1. VERS LA NOTION DE QUANTITÉ DE MOUVEMENT : CONSERVATION DU MOUVEMENT
Pour DESCARTES, la question du « mouvement » est centrale au point de constituer un des fondements de
ses « Principes philosophiques » publiés en 1644. Contrairement à ses prédécesseurs héritiers d’ARISTOTE,
pour DESCARTES, le repos ou le mouvement ne sont que des états d’un système pour lequel la seule propriété
intrinsèque est son « inertie », un terme qui fut d’ailleurs introduit par KEPLER pour désigner cette capacité
d’un corps à s’opposer de lui-même à toute modification de son état de mouvement ou de son état de repos.
On lira avec intérêt ce bel article émanant de l’Université de Lille, par Sébastien VISCARDY « Sciences du
mouvement de DESCARTES et NEWTON : entre rupture et continuité ».
http://www.bascoe.oma.be/sviscardy/docs/Viscardy_Sciences_mouvement_Descartes_Newton.pdf
Extraits :
Dans la physique aristotélicienne, mouvement et repos s’opposent comme la lumière et les ténèbres : le
premier est un processus, le deuxième un état. DESCARTES rompt radicalement avec cette conception du
mouvement.

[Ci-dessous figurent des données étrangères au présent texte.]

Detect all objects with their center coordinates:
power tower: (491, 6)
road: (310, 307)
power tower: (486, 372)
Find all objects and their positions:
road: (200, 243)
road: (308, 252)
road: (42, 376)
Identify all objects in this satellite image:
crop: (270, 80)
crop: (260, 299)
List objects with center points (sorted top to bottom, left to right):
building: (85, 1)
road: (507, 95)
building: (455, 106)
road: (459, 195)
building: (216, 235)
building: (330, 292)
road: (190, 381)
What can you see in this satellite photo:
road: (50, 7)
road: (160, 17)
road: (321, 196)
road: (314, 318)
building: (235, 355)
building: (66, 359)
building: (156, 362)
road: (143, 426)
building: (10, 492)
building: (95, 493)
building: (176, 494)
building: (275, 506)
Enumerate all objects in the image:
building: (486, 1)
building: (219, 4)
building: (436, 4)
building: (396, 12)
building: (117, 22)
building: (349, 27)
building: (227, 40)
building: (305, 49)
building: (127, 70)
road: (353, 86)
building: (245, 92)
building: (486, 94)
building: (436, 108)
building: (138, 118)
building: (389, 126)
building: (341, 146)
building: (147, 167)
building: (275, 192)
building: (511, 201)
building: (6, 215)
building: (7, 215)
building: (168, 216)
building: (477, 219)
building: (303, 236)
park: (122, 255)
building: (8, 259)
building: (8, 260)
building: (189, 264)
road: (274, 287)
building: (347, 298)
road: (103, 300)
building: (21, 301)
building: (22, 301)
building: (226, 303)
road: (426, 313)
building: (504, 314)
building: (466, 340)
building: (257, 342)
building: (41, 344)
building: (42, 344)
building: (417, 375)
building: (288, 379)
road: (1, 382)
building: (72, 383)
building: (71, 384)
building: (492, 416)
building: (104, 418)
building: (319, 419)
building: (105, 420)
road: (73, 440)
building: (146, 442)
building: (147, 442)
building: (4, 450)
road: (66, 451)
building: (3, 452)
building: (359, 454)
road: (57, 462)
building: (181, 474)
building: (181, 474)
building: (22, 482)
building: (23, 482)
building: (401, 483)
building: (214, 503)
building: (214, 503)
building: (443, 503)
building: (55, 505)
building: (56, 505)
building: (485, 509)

Le mouvement n’est plus un processus maintenu par une cause les qualités du corps et par
lequel un corps rejoint son lieu naturel par un mouvement naturel ou s’en éloigne par un mouvement
violent ; il est un état au même titre que le repos : « que le mouvement & le repos ne sont rien que deux
diverses façons dans le corps où ils se trouvent. [...] un corps est autrement disposé, lors qu’il est transporté,
que lors qu’il ne l’est pas. [...]Que Dieu est la première cause du mouvement, & qu’il en conserve toujours
une égale quantité en l’univers. [...] puis qu’il a mu en plusieurs façons différentes les parties de la matière,
lors qu’il les crée, & qu’il les maintient toutes en la même façon & avec les mêmes lois qu’il leur a fait
observer en leur création, il conserve incessamment en cette matière une égale quantité de mouvement ».
Cette « quantité de mouvement » est donc définie par ce qui caractérise les deux pôles de sa philosophie
mécanique, que sont la matière-étendue et le mouvement, à savoir le produit de l’extension d’un corps par sa
vitesse.
DESCARTES énonce alors trois lois :
Première loi de la nature : « que chaque chose demeure en l’état qu’elle est, pendant que rien ne le change ».
Deuxième loi de la nature : « que tout corps qui se meut, tend à continuer son mouvement en ligne droite ».
Troisième loi de la nature : « si un corps qui se meut en rencontre un autre plus fort que soi, il ne perd rien
de son mouvement, & s’il en rencontre un plus faible qu’il puisse mouvoir, il en perd autant qu’il lui en
donne »
Ce troisième énoncé amène DESCARTES à formuler des règles d’impact entre deux corps qui s’avèreront
inexactes : il faudra attendre les travaux de HUYGENS pour qu’elles soient corrigées.
En effet, DESCARTES estime que lorsqu’un corps léger heurte un corps dur beaucoup plus massif, ce dernier
ne prélève pas de quantité de mouvement, ce qui n’est qu’approximativement vrai. D’autre part, DESCARTES
a des difficultés réelles à interpréter les interactions entre un corps en mouvement et les particules
constitutives du milieu de son environnement, dès lors que ce milieu est « fluide » au point de ne pas opposer
de résistance, ou au contraire dès qu’il s’avère plus compact.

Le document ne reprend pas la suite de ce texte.